Provided data: Begin

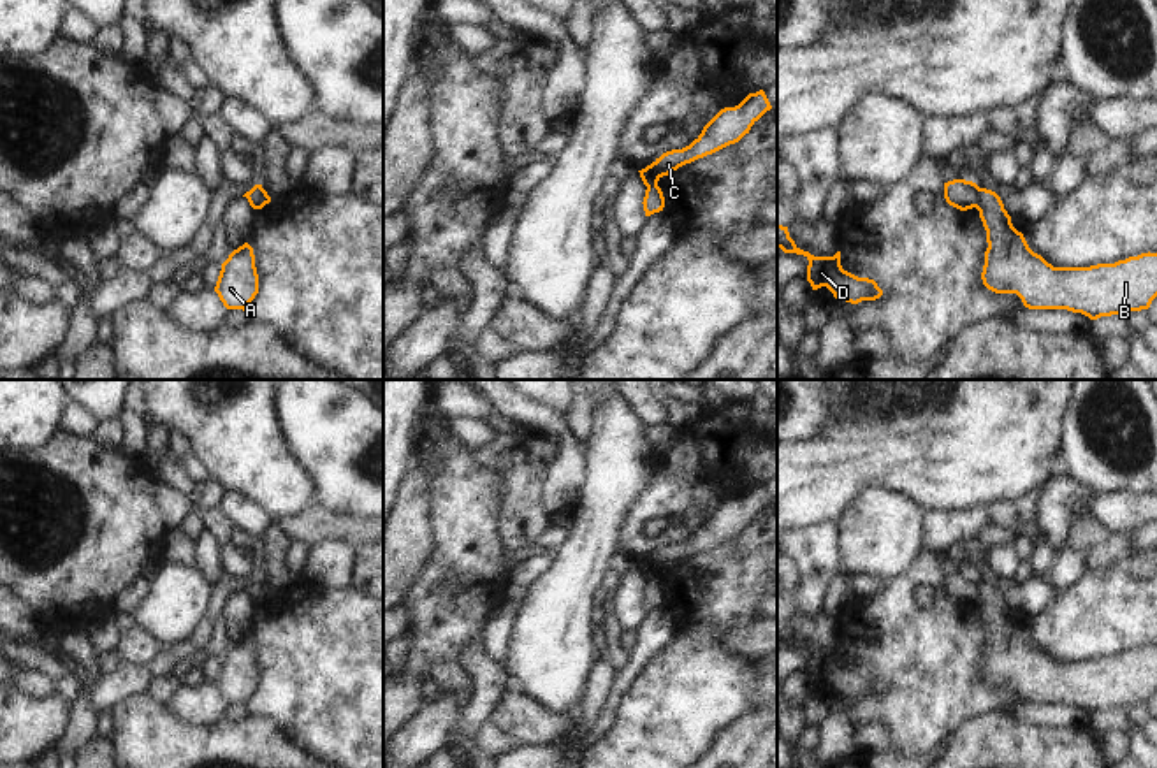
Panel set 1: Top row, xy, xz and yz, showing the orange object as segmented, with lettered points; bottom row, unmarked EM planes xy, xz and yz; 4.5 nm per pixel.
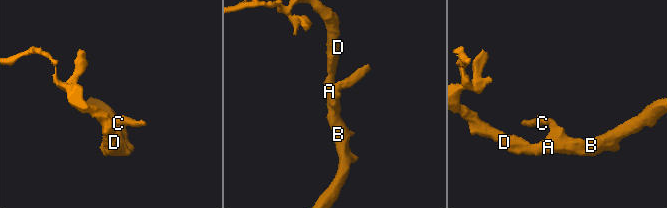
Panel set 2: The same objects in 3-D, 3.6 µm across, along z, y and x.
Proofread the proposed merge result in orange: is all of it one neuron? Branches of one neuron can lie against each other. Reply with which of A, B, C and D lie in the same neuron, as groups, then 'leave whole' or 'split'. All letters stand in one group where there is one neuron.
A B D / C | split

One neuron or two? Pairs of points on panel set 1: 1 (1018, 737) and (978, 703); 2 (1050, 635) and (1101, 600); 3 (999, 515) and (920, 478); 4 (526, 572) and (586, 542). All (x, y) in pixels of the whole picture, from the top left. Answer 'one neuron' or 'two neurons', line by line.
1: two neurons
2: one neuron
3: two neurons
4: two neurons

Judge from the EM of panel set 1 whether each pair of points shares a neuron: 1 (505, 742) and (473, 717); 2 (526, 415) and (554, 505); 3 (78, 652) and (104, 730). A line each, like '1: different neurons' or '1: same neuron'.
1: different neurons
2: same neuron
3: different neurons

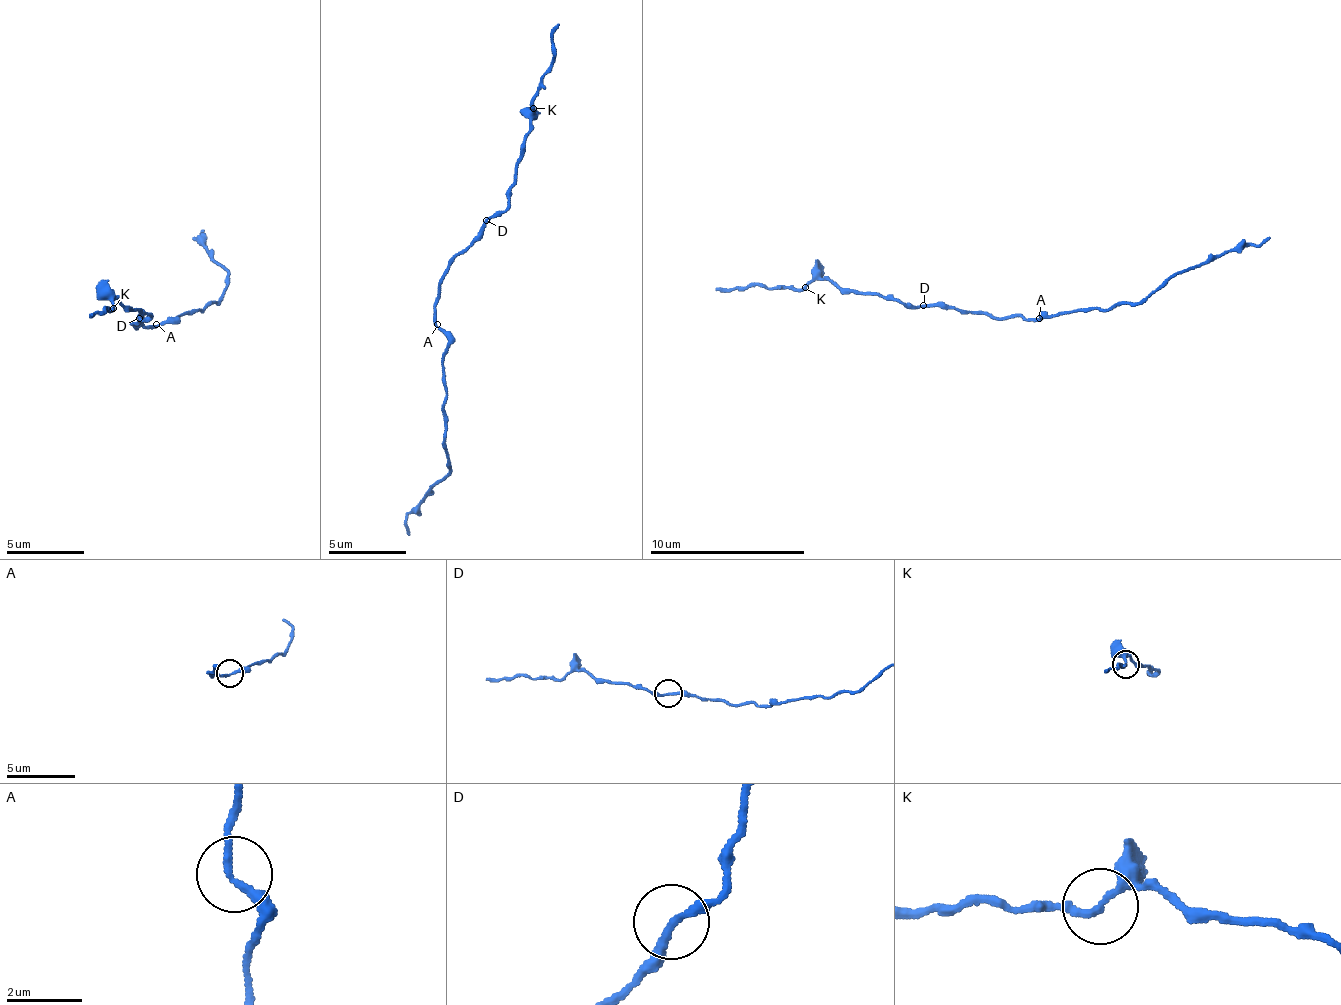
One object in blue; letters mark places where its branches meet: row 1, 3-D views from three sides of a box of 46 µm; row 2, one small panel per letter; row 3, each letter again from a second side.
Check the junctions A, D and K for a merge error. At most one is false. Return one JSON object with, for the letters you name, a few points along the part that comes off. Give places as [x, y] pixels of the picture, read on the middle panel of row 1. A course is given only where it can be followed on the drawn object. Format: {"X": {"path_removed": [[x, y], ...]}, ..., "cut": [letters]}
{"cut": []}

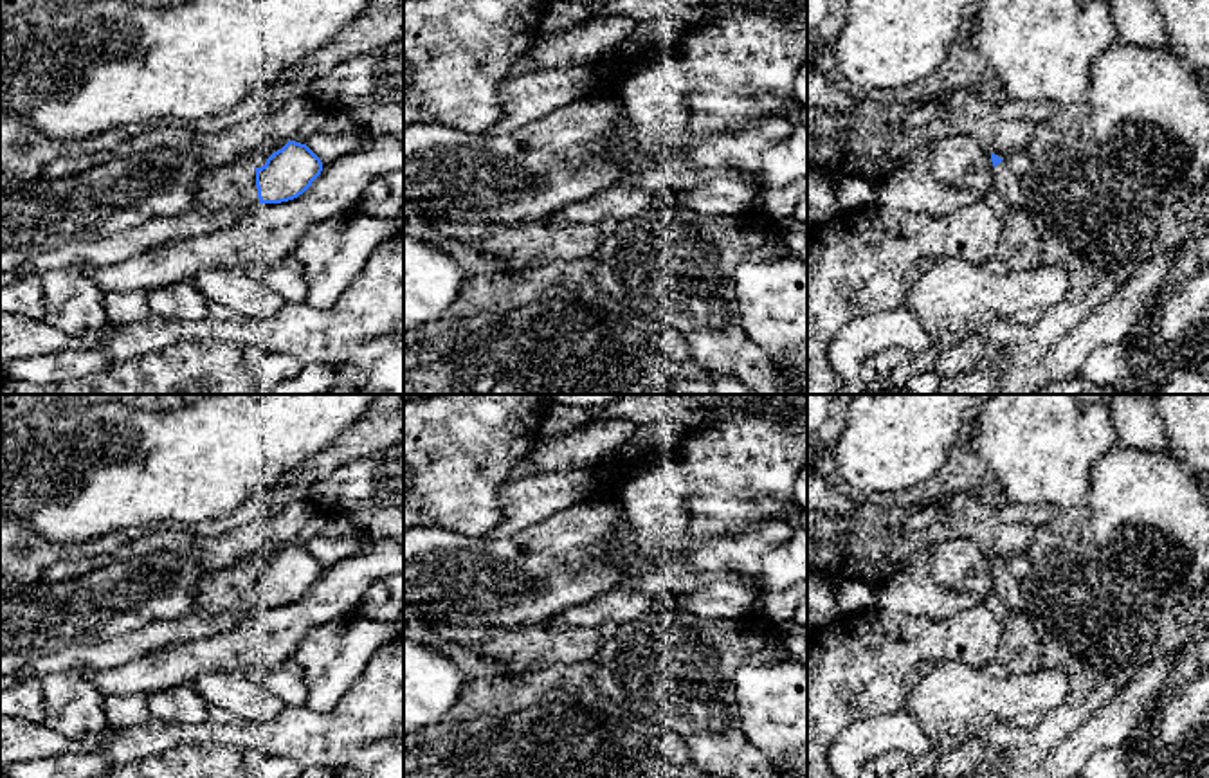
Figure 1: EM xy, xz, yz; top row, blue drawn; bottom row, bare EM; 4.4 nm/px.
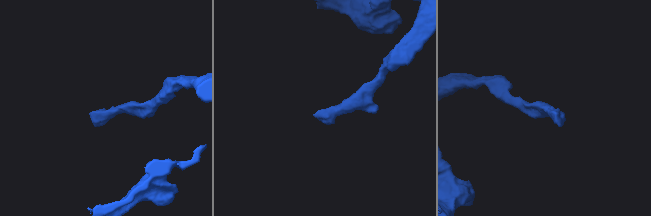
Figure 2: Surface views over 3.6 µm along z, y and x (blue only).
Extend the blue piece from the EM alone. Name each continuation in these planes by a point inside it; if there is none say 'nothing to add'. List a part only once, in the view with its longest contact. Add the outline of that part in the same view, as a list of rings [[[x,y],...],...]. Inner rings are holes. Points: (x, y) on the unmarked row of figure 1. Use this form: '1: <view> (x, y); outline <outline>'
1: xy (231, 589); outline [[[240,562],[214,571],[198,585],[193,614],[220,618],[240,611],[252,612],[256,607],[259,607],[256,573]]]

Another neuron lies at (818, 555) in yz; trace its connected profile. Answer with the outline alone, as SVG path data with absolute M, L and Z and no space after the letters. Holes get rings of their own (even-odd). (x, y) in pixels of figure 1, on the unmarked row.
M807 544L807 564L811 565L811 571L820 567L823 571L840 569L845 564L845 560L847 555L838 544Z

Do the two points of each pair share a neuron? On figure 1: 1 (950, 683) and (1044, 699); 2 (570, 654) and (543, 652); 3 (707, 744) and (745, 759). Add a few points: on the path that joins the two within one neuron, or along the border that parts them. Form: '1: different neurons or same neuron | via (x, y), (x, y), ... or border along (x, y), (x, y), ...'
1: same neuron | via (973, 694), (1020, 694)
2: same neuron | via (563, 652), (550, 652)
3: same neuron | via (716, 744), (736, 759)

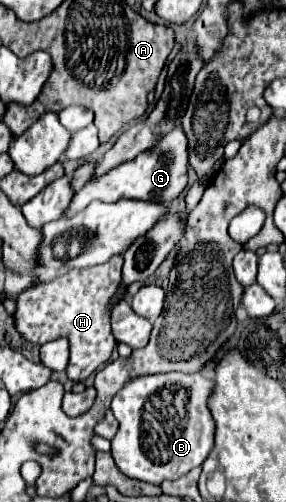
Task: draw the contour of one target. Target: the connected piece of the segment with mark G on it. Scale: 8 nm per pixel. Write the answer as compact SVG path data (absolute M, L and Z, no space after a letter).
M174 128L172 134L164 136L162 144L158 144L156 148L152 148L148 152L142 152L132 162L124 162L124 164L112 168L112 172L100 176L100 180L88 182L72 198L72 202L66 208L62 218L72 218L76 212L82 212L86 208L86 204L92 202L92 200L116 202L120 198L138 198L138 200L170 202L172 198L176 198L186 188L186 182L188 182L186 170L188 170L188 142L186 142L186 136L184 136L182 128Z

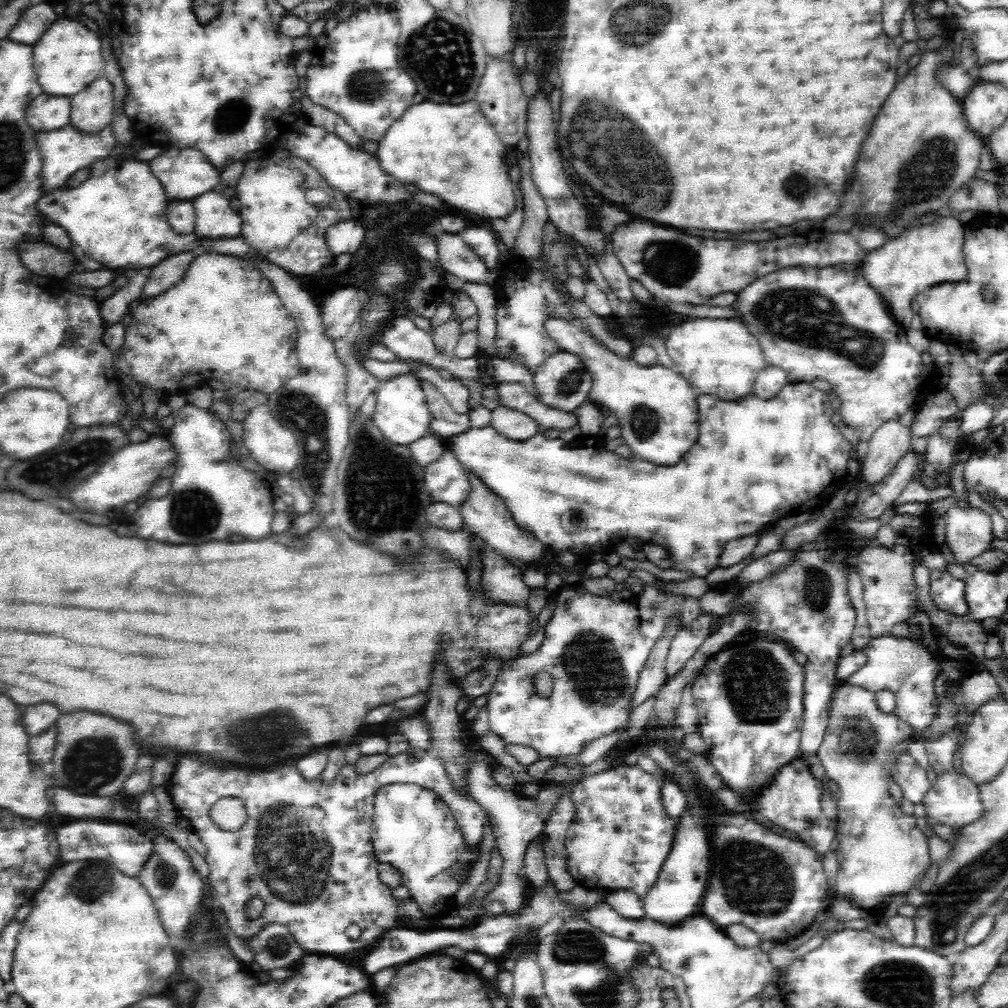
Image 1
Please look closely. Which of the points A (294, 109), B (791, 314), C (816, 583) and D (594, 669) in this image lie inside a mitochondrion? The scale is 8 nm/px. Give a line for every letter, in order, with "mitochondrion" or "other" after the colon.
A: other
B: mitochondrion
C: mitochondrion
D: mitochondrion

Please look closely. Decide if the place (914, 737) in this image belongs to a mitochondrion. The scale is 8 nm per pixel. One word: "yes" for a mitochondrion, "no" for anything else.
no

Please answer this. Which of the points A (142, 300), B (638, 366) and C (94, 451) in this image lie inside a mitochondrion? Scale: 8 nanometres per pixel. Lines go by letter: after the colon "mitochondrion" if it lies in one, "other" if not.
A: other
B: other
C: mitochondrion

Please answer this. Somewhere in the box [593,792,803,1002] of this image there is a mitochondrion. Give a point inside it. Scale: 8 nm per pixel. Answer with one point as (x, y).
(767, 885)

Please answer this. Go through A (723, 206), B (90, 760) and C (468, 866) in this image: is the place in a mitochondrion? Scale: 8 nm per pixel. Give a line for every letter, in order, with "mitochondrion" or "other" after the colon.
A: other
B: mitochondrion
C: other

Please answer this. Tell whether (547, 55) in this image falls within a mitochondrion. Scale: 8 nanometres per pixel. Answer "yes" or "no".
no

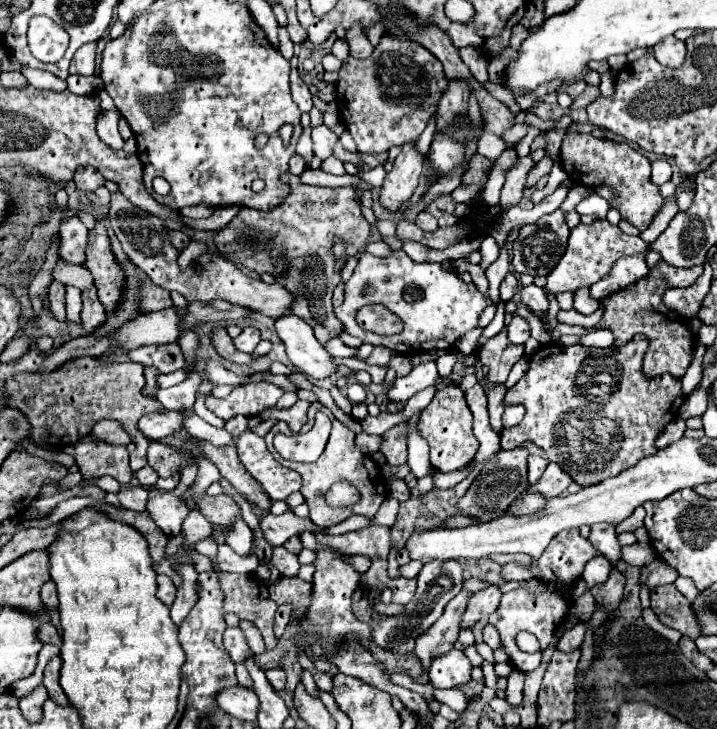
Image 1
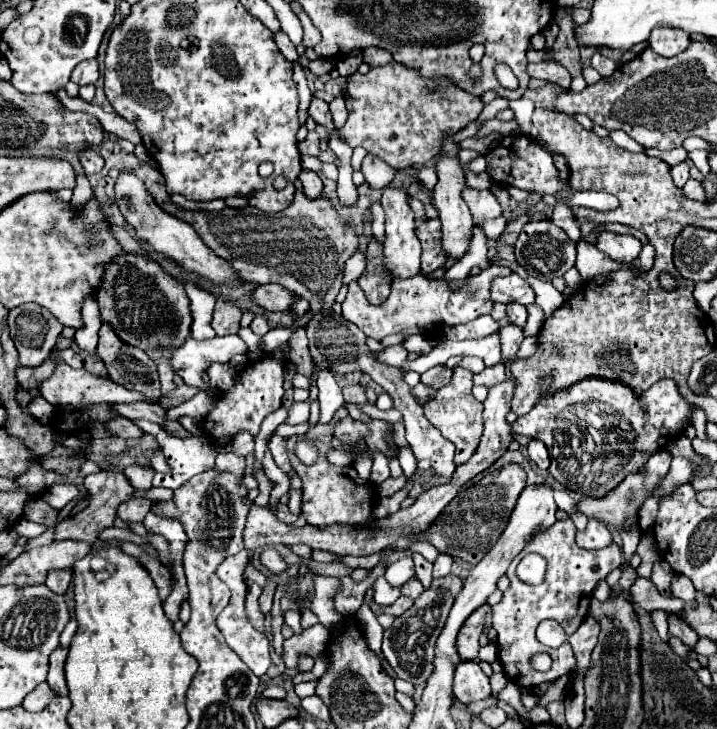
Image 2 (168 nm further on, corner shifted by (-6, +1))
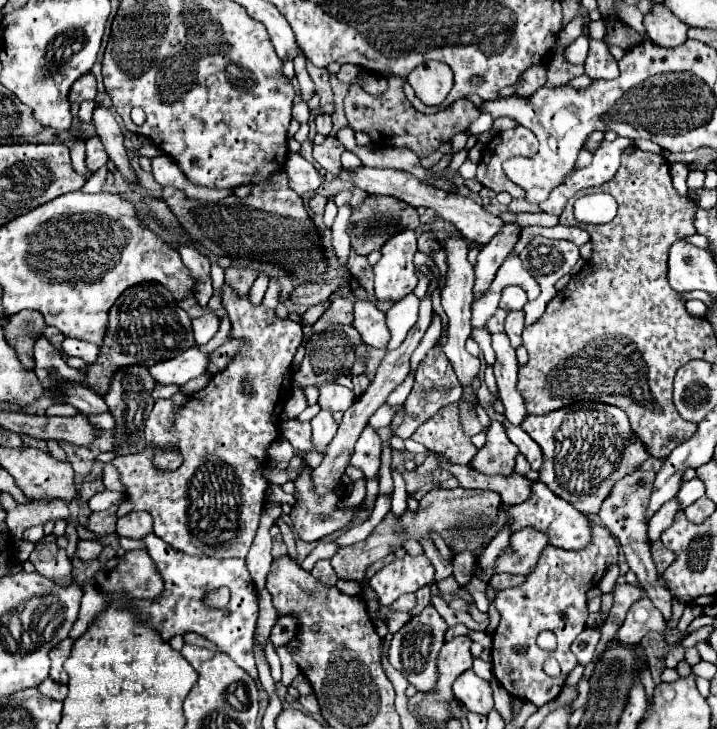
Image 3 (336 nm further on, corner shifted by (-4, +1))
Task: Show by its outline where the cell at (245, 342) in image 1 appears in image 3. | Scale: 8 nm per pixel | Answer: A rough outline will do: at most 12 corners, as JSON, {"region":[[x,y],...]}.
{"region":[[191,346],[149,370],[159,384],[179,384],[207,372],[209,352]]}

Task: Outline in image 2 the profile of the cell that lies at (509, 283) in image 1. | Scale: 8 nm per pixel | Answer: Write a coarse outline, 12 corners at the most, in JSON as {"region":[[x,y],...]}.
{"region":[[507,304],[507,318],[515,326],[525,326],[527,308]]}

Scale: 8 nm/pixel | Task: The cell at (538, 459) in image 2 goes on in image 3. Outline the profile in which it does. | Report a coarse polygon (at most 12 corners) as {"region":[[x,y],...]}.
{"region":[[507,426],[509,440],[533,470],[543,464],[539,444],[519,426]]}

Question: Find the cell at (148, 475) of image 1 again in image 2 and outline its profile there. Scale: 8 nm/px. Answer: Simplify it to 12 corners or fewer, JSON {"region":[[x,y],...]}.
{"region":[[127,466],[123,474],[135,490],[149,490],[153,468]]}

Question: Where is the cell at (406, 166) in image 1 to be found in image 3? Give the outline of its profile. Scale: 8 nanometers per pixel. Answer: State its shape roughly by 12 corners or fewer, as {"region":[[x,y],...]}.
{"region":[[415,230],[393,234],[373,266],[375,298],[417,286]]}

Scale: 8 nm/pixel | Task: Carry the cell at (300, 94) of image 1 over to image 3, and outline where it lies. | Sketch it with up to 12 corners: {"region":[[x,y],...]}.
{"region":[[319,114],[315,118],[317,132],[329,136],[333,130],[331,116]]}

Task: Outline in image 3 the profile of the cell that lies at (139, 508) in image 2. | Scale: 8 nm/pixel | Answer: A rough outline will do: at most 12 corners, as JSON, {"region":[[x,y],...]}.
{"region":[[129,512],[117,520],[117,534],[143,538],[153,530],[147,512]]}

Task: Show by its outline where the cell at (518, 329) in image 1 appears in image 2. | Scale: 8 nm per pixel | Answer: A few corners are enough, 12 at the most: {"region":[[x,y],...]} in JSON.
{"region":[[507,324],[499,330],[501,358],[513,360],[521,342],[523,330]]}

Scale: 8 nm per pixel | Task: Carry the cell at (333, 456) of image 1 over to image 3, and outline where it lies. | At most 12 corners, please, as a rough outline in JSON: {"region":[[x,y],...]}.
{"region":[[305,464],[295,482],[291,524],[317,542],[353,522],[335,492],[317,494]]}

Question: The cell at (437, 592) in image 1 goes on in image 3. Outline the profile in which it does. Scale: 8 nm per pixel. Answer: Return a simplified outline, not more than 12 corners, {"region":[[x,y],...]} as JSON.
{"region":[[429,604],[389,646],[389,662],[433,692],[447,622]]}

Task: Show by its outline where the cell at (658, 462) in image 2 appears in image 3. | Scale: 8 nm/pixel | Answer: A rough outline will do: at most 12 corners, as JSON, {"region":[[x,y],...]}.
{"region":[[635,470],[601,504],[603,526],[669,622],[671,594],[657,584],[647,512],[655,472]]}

Provided data: End

» Brief
The expected output is each line of the records above that includes the word "shifted".

» Solution to the exercise
Image 2 (168 nm further on, corner shifted by (-6, +1))
Image 3 (336 nm further on, corner shifted by (-4, +1))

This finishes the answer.